As the OSSTMM continues to grow, it has never lost its vendor-free, politically neutral values. The methodology has continued to provide straight, factual tests for factual answers. It includes information for project planning, quantifying results, and the Rules of Engagement for those who will perform the security tests. As a methodology you cannot learn from it how or why something should be tested however, what you can do is incorporate it into your testing needs, harmonize it with existing laws and policies, and use it as the framework it is to assure a thorough security test through all channels to information or physical property.

It's recommended you read through the manual once completely before putting it to practice. It aims to be a straight-forward tool for the implementation and documentation of a security test. Further assistance is available for those who need help in understanding and implementing this methodology at the ISECOM website.

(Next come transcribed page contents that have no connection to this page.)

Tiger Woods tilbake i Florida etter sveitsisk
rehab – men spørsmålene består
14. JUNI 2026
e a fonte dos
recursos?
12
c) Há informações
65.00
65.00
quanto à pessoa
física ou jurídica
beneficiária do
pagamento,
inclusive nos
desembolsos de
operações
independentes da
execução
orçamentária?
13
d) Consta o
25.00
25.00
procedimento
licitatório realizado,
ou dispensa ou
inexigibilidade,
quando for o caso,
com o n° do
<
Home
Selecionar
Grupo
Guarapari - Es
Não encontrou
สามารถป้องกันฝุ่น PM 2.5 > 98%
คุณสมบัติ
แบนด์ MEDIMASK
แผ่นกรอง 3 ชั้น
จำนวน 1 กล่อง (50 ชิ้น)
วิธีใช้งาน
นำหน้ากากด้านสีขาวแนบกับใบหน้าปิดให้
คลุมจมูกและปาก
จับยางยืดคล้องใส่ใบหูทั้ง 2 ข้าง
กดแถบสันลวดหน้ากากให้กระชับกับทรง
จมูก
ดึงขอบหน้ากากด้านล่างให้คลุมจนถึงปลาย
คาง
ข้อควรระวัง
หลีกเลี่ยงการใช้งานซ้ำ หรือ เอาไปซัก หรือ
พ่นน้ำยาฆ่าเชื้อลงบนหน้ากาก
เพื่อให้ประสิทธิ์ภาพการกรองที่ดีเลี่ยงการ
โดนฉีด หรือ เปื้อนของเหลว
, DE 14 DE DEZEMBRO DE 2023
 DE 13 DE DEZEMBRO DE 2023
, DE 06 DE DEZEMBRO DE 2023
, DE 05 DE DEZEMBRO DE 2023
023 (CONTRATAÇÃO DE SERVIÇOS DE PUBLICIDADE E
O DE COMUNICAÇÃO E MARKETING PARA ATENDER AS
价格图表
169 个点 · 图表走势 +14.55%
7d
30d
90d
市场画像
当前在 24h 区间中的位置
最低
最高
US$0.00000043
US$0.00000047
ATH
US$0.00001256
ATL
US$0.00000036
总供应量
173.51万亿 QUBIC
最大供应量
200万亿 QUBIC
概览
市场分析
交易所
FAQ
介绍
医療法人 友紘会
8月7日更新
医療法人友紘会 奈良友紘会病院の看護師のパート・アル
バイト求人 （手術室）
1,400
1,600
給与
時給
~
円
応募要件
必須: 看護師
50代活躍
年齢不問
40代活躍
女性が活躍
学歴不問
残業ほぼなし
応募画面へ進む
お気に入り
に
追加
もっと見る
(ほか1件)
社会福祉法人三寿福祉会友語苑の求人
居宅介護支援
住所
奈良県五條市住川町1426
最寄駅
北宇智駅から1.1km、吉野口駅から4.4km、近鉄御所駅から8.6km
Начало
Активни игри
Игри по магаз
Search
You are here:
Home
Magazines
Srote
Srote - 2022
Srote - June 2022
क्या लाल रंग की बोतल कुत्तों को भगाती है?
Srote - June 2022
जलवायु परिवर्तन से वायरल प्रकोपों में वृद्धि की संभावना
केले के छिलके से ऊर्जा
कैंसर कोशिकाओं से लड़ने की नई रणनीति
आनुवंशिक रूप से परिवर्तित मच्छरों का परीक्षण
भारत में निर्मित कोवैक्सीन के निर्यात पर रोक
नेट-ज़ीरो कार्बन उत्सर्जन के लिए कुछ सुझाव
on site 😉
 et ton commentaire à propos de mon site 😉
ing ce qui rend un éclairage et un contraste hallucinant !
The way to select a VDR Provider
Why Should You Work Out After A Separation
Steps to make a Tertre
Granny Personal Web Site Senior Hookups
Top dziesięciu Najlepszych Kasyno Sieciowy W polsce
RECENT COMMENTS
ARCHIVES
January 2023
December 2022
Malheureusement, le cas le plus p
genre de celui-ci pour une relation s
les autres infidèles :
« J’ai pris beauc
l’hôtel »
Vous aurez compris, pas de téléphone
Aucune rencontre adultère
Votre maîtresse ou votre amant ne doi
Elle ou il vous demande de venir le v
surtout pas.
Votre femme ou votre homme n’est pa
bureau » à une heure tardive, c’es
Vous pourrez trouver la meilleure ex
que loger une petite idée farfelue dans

ISECOM, the directors of the manual, provide professional certifications for security testers, OPST and security analysts, OPSA. These certifications require applied knowledge and skills to pass which better differentiates between those who can walk the walk and those who can only talk the talk. Both the OPST and OPSA have become requirements for many countries to provide government security tests, audits, and penetration tests. Unlike other certifications in the hacking genre, the certified Professional Security Testers and Analysts had to prove the ability to apply their skills efficiently and with exactness. This level of preciseness under time pressure means losing bad habits, working with formal methods, and applying formal verification to get factual results. For this reason, those who are OSSTMM certified are finding themselves more readily employed than those with other penetration testing certifications in many fields even outside of IT.

The OSSTMM has been re-developed into everything from security policies to lessons for High Schoolers. With its unique, straight-forward approach to fact finding, the OSSTMM is even being used to test business processes for weaknesses where fraud, money laundering, and other types of crime can penetrate.

As Pete Herzog, the creator of the OSSTMM said, "The OSSTMM is no more than the recipe for making the perfect cake in any environment."